Il raid motociclistico Milano-Oslo fu infatti organizzato nell’estate di sessantasei anni fa da don Carlo Gnocchi in collaborazione con gli scouts milanesi guidati da don Andrea Ghetti. L’impresa ebbe un’eco grandissima e passò alla storia con l’appellativo di “Freccia Rossa”, per via del colore dei venticinque “Guzzini” da 65 cc di cilindrata che il 17 luglio 1949 partirono dal capoluogo lombardo verso la Scandinavia per tracciare una via d’amore lunga 1.800 chilometri in riscatto del dolore delle innocenti vittime della guerra appena finita.

Un messaggio – ha ricordato durante la presentazione monsignor Angelo Bazzari, presidente della Fondazione Don Gnocchi – che ha dato vita «a una grande avventura di pace per ricostruire le città, ma soprattutto l’uomo. Dopo gli orrori della guerra, don Gnocchi ha investito sull’uomo e sull’eduzione dei giovani».

«Sulle ali della Freccia Rossa – ebbe a scrivere don Gnocchi – la voce dei piccoli mutilati di guerra invita l’Europa all’amore e alla pace».

La colonna dei guzzini (uno dei quali è oggi esposto come cimelio al museo milanese del beato don Carlo Gnocchi) attraversò la Svizzera, la Germania Occidentale, la Francia, il Belgio, l’Olanda, il Lussemburgo, la Danimarca, la Svezia per poi giungere in Norvegia. Ovunque l’accoglienza per il raid fu entusiastica e i partecipanti poterono diffondere durante le varie tappe il messaggio loro affidato da don Gnocchi e diretto a tutti gli uomini di buona volontà. A Parigi “La Freccia Rossa” fu ricevuta dal sindaco e sfilò agli Champs Eliseè scortata dalla polizia fra gli applausi della folla. A Bruxelles ci fu l’ospitalità delle organizzazioni belghe per la protezione e l’assistenza all’infanzia mutilata, mentre a Brema, città devastata dalla guerra, i protagonisti del raid trovarono da parte dei ragazzi tedeschi un’accoglienza fraterna, indimenticabile. Giunti in Norvegia, vennero accolti con ricevimenti, a cui si aggiunsero tra l’altro gli elogi del principe ereditario della Corona norvegese, del sindaco di Oslo e del governo per l’opera umanitaria di don Gnocchi e per l’impresa.
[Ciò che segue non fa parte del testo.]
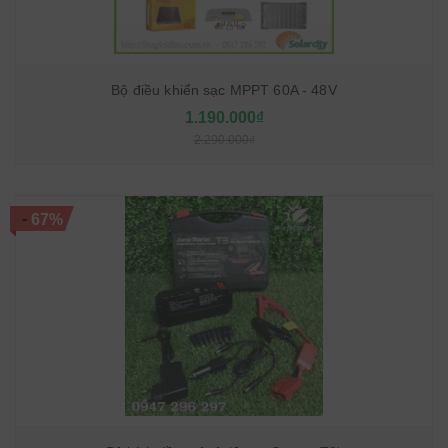
Bộ điều khiển sạc MPPT 60A - 48V
1.190.000₫
2.290.000₫
-
67%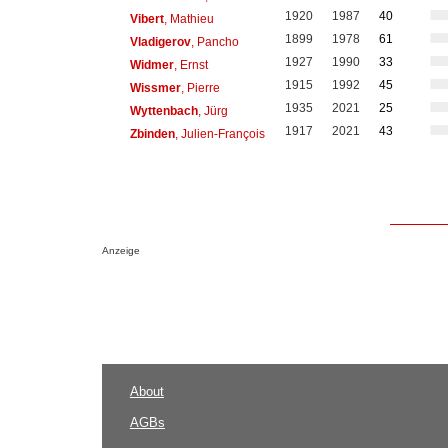
1920
1987
40
Vibert
, Mathieu
1899
1978
61
Vladigerov
, Pancho
1927
1990
33
Widmer
, Ernst
1915
1992
45
Wissmer
, Pierre
1935
2021
25
Wyttenbach
, Jürg
1917
2021
43
Zbinden
, Julien-François
Anzeige
About
AGBs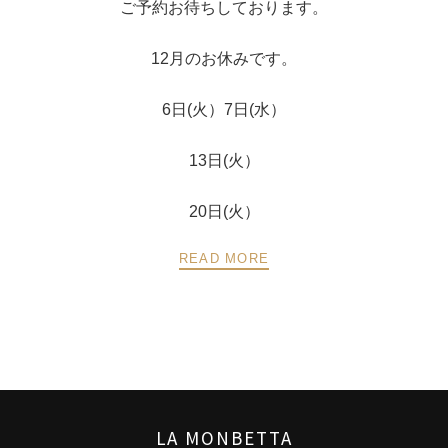
ご予約お待ちしております。
12月のお休みです。
6日(火）7日(水）
13日(火）
20日(火）
READ MORE
LA MONBETTA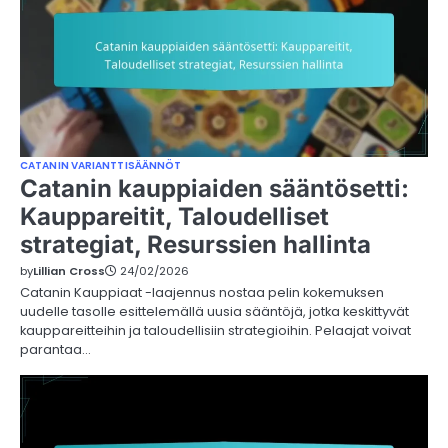
CATANIN VARIANTTISÄÄNNÖT
Catanin kauppiaiden sääntösetti:
Kauppareitit, Taloudelliset
strategiat, Resurssien hallinta
by
Lillian Cross
24/02/2026
Catanin Kauppiaat -laajennus nostaa pelin kokemuksen
uudelle tasolle esittelemällä uusia sääntöjä, jotka keskittyvät
kauppareitteihin ja taloudellisiin strategioihin. Pelaajat voivat
parantaa…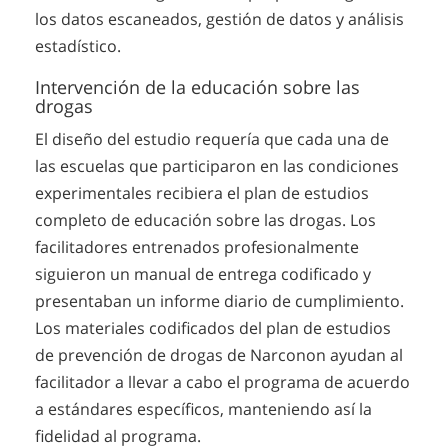
los datos escaneados, gestión de datos y análisis
estadístico.
Intervención de la educación sobre las
drogas
El diseño del estudio requería que cada una de
las escuelas que participaron en las condiciones
experimentales recibiera el plan de estudios
completo de educación sobre las drogas. Los
facilitadores entrenados profesionalmente
siguieron un manual de entrega codificado y
presentaban un informe diario de cumplimiento.
Los materiales codificados del plan de estudios
de prevención de drogas de Narconon ayudan al
facilitador a llevar a cabo el programa de acuerdo
a estándares específicos, manteniendo así la
fidelidad al programa.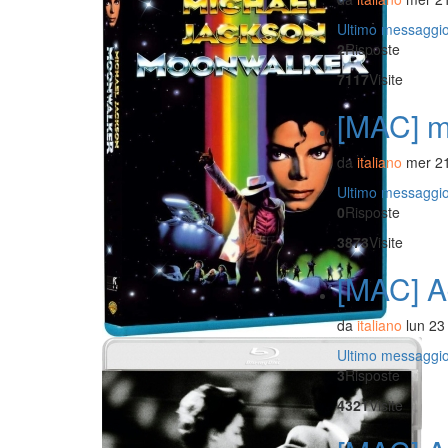
Ultimo messaggi
2
Risposte
7117
Visite
[MAC] m
da
italiano
mer 21
Ultimo messaggi
0
Risposte
3873
Visite
[MAC] Ad
da
italiano
lun 23
Ultimo messaggi
3
Risposte
4321
Visite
«Dalla mia generazione in poi – ha scritto nella presentazione Federica Mogherini, – nell’epoca dell’Erasmus, aver amici al di fuori del proprio paese natale è diventata una cosa abbastanza comune. Mi immagino che esperienza incredibile dev’essere stata, per i venticinque ragazzi della “Freccia Rossa della Bontà”, poter incontrare i loro coetanei francesi, tedeschi, norvegesi. In un certo senso, sono stati loro la prima “generazione Erasmus”. Non più di cinque anni prima alcuni di quei ragazzi si sarebbero trovati sui lati opposti del fronte, costretti a spararsi addosso e a chiamarsi “nemici”. E invece, in quel 1949, lavoravano insieme per la pace. Era un viaggio simbolico, ma con un obiettivo molto concreto: aiutare i più piccoli e i più indifesi della società, i bambini mutilati di guerra, e convincere le istituzioni ad affrontare il problema delle mine inesplose».

Quei ragazzi non furono protagonisti di uno sforzo vano. Anzi. Essi portarono in giro per l’Europa la nobile esortazione dei mutilatini («Noi ci vogliamo bene: anche se i nostri padri si sono odiati. Vogliamo che tutti si amino e in nome del nostro dolore chiediamo pace fra gli uomini. Aiutateci, poiché soltanto nella serenità troveremo la forza per affrontare la vita»). Gli anni successivi dimostrarono – a proposito di Europa e di solidarietà ai mutilatini – che quel sogno era l’anticamera della realtà.